── DATA SECTION

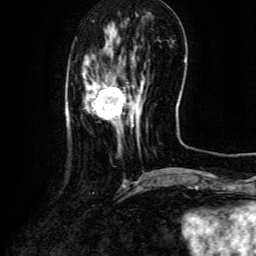
Breast MRI (dynamic contrast-enhanced), one axial slice. Slice 30 of 134 in the series (ordered by position). Cropped to one breast. Dynamic contrast-enhanced series, time point 2 of 6 at this slice position (early post-contrast). 3 T. TE 4.8 ms, TR 9.1 ms. 256 × 256 image matrix, field of view 180 × 180 mm. Female patient.
Outlined on this slice (semi-automatic segmentation, software-assisted and operator-edited):
- enhancing-tissue mask used for the functional tumour volume (all voxels passing the contrast-enhancement thresholds inside the analysis volume; usually the tumour): box from (x=85, y=75) to (x=144, y=135) px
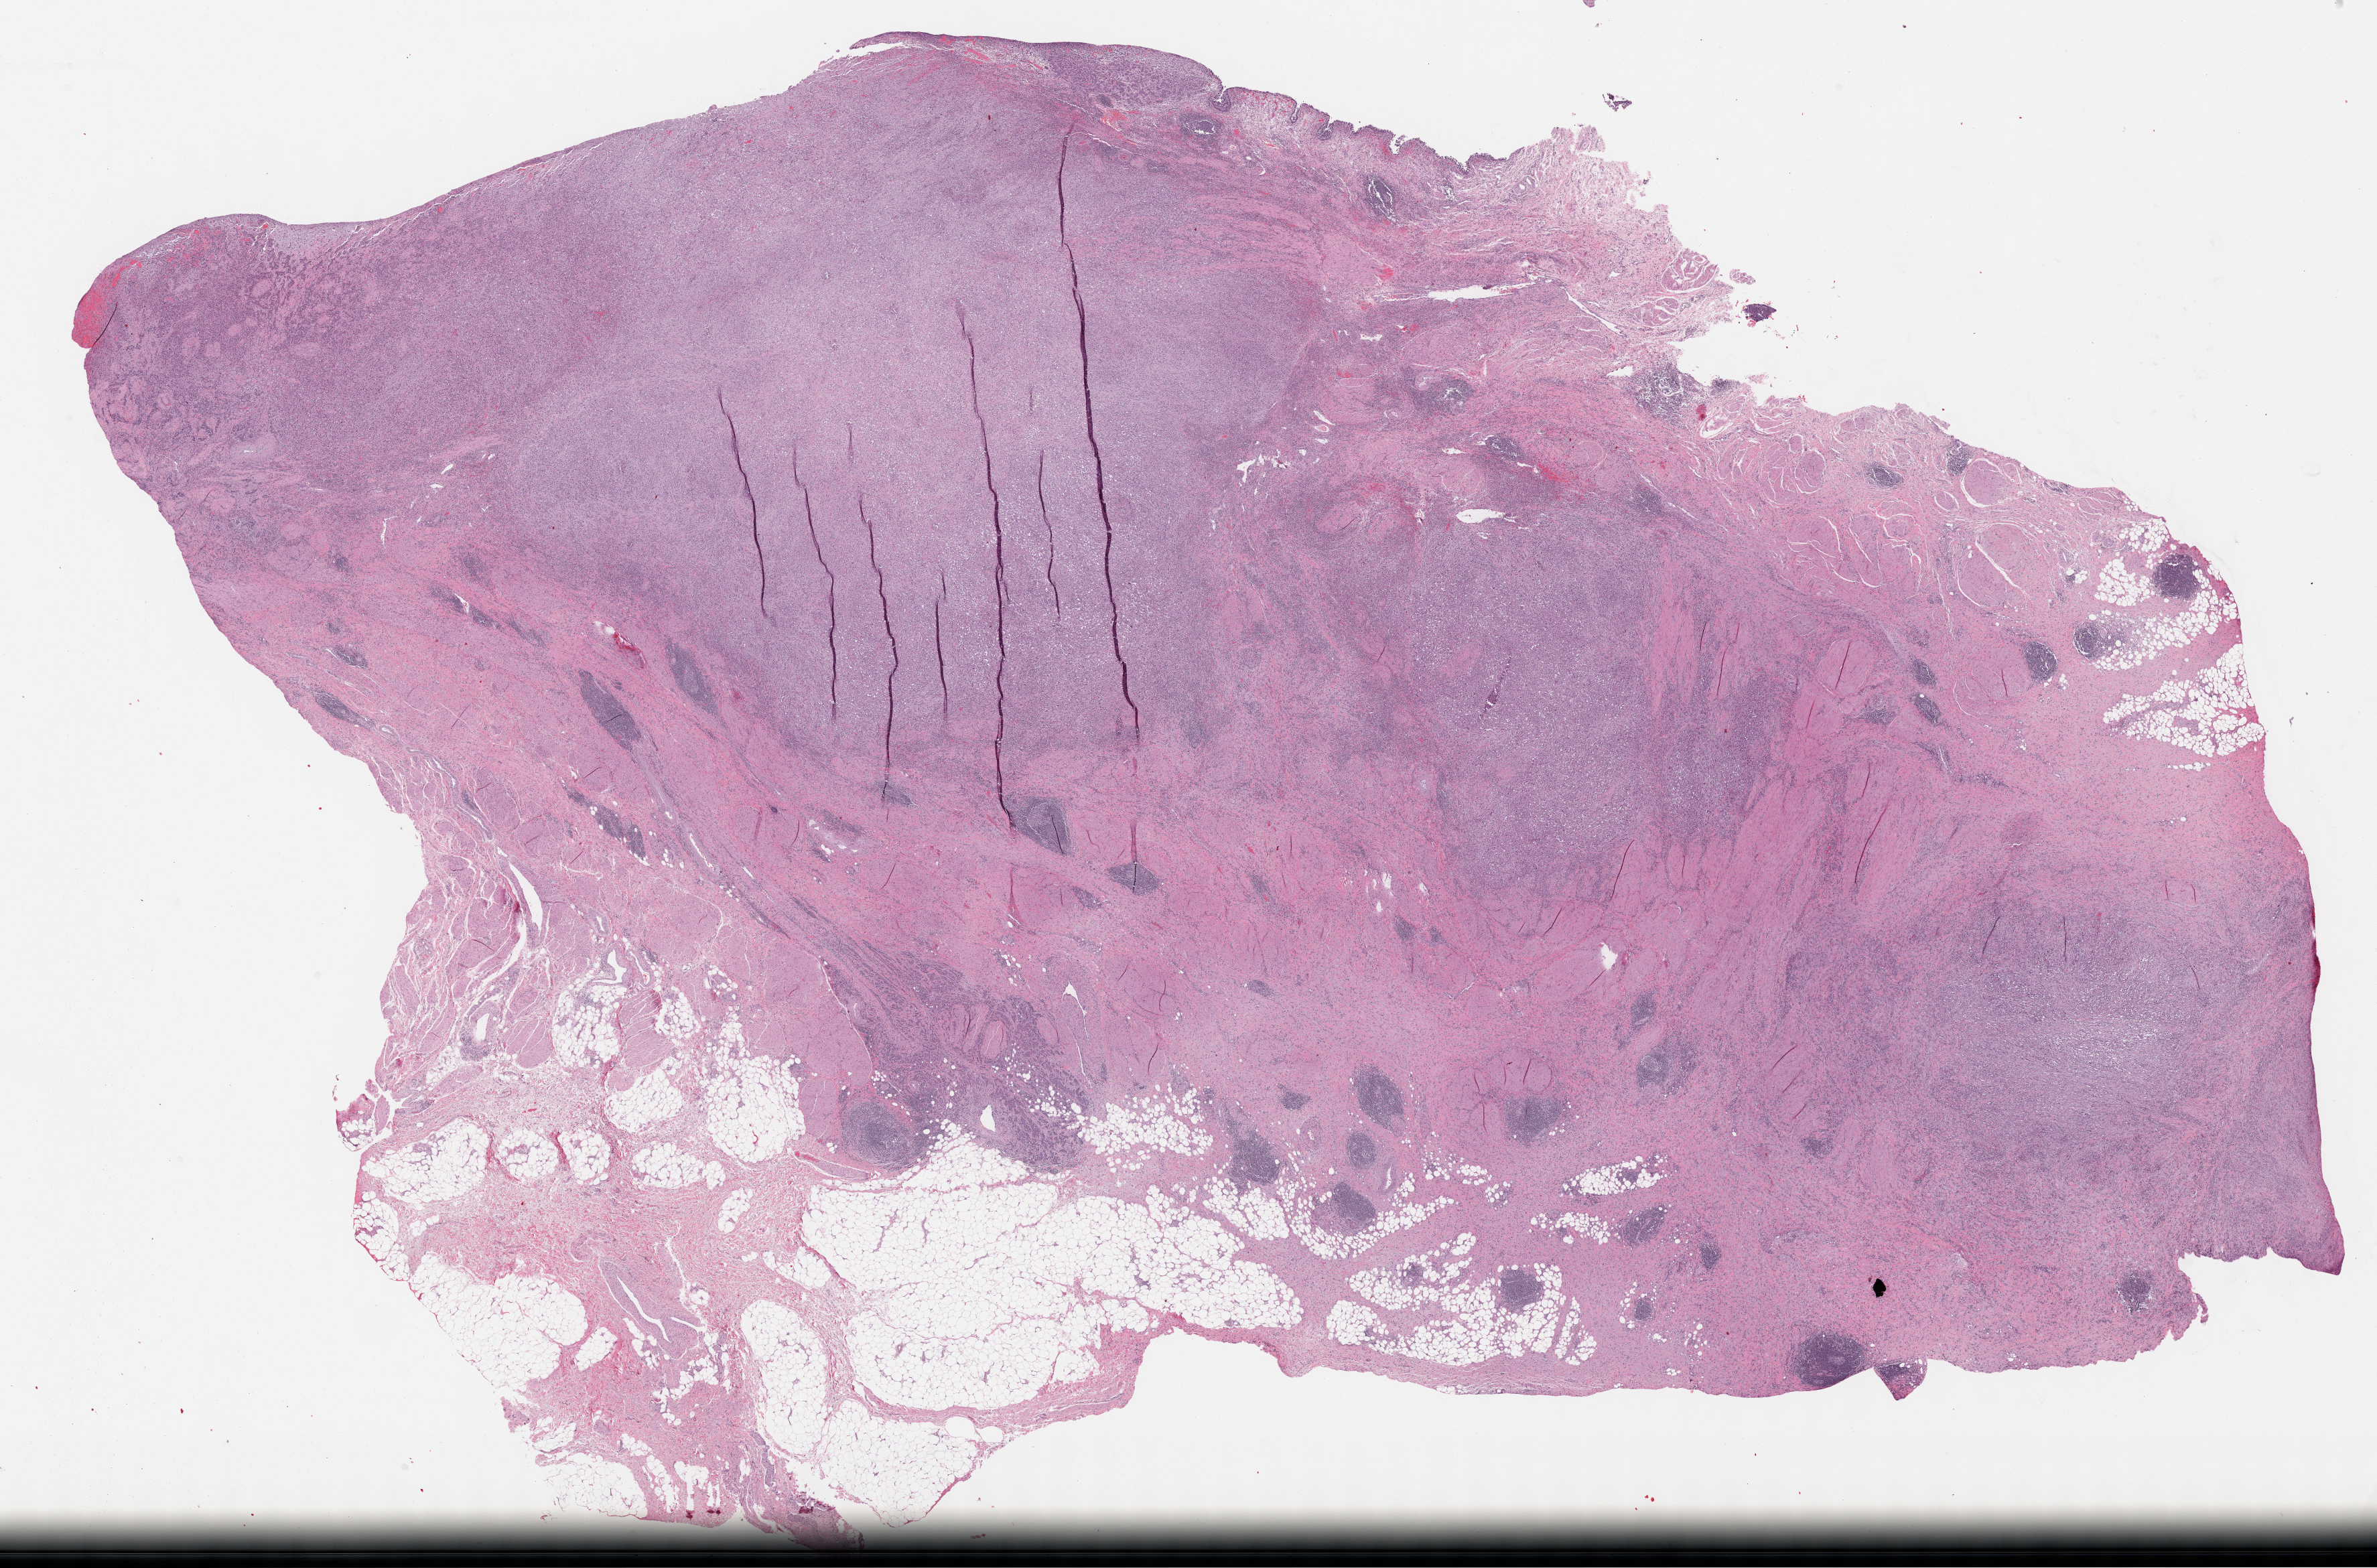
Digitized H&E-stained tissue section (whole slide), a low-resolution overview of the entire scanned area, about 28.7 x 18.9 mm (from a 40x scan). FFPE section. Sample: primary tumour, bladder. Patient: female, age at initial diagnosis 63 years. Histologic grade: high grade.
AJCC pathologic stage: IV (6th edition). Pathologic diagnosis: Transitional cell carcinoma.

────

● **EXERCISE GOAL**: Work out how many lines of the material include the word "from", then answer with that number alone.

● **ANSWER TO THIS EXERCISE**: 2